** Opening Available records block **

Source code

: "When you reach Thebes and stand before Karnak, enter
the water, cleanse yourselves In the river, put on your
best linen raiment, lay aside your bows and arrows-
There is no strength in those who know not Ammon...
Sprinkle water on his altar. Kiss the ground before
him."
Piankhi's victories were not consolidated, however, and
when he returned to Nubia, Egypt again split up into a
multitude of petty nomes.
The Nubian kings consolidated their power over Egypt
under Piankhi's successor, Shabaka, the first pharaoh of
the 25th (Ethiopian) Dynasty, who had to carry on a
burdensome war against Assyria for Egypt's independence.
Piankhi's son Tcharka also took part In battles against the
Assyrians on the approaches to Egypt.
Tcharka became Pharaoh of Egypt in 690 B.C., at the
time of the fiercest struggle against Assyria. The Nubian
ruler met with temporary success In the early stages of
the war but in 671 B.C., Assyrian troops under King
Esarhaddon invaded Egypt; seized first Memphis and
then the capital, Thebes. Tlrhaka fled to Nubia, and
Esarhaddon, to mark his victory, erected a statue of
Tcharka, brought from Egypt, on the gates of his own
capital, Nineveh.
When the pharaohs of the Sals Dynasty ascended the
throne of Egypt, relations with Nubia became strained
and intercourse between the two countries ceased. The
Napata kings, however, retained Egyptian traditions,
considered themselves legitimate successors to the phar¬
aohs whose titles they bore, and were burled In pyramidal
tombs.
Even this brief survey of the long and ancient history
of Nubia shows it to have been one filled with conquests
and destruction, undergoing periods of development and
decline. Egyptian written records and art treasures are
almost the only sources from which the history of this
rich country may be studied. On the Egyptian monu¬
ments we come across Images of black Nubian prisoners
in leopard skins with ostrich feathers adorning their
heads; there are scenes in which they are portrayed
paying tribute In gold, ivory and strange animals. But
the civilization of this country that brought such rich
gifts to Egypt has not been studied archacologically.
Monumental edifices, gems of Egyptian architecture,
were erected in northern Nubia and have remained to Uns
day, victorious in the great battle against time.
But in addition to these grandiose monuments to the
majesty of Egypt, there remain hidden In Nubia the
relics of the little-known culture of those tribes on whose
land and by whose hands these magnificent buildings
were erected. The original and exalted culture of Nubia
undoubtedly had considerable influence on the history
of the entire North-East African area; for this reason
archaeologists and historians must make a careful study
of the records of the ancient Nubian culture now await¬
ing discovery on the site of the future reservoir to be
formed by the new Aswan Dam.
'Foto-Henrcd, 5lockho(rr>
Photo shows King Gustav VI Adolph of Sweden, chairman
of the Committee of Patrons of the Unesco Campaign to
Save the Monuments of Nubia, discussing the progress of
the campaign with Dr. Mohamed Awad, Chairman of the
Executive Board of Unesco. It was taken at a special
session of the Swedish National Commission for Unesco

** Closing Available records block **

■ What to produce ■
The records above should be set down again word for word.

■ Response box ■
Source code

: "When you reach Thebes and stand before Karnak, enter
the water, cleanse yourselves In the river, put on your
best linen raiment, lay aside your bows and arrows-
There is no strength in those who know not Ammon...
Sprinkle water on his altar. Kiss the ground before
him."
Piankhi's victories were not consolidated, however, and
when he returned to Nubia, Egypt again split up into a
multitude of petty nomes.
The Nubian kings consolidated their power over Egypt
under Piankhi's successor, Shabaka, the first pharaoh of
the 25th (Ethiopian) Dynasty, who had to carry on a
burdensome war against Assyria for Egypt's independence.
Piankhi's son Tcharka also took part In battles against the
Assyrians on the approaches to Egypt.
Tcharka became Pharaoh of Egypt in 690 B.C., at the
time of the fiercest struggle against Assyria. The Nubian
ruler met with temporary success In the early stages of
the war but in 671 B.C., Assyrian troops under King
Esarhaddon invaded Egypt; seized first Memphis and
then the capital, Thebes. Tlrhaka fled to Nubia, and
Esarhaddon, to mark his victory, erected a statue of
Tcharka, brought from Egypt, on the gates of his own
capital, Nineveh.
When the pharaohs of the Sals Dynasty ascended the
throne of Egypt, relations with Nubia became strained
and intercourse between the two countries ceased. The
Napata kings, however, retained Egyptian traditions,
considered themselves legitimate successors to the phar¬
aohs whose titles they bore, and were burled In pyramidal
tombs.
Even this brief survey of the long and ancient history
of Nubia shows it to have been one filled with conquests
and destruction, undergoing periods of development and
decline. Egyptian written records and art treasures are
almost the only sources from which the history of this
rich country may be studied. On the Egyptian monu¬
ments we come across Images of black Nubian prisoners
in leopard skins with ostrich feathers adorning their
heads; there are scenes in which they are portrayed
paying tribute In gold, ivory and strange animals. But
the civilization of this country that brought such rich
gifts to Egypt has not been studied archacologically.
Monumental edifices, gems of Egyptian architecture,
were erected in northern Nubia and have remained to Uns
day, victorious in the great battle against time.
But in addition to these grandiose monuments to the
majesty of Egypt, there remain hidden In Nubia the
relics of the little-known culture of those tribes on whose
land and by whose hands these magnificent buildings
were erected. The original and exalted culture of Nubia
undoubtedly had considerable influence on the history
of the entire North-East African area; for this reason
archaeologists and historians must make a careful study
of the records of the ancient Nubian culture now await¬
ing discovery on the site of the future reservoir to be
formed by the new Aswan Dam.
'Foto-Henrcd, 5lockho(rr>
Photo shows King Gustav VI Adolph of Sweden, chairman
of the Committee of Patrons of the Unesco Campaign to
Save the Monuments of Nubia, discussing the progress of
the campaign with Dr. Mohamed Awad, Chairman of the
Executive Board of Unesco. It was taken at a special
session of the Swedish National Commission for Unesco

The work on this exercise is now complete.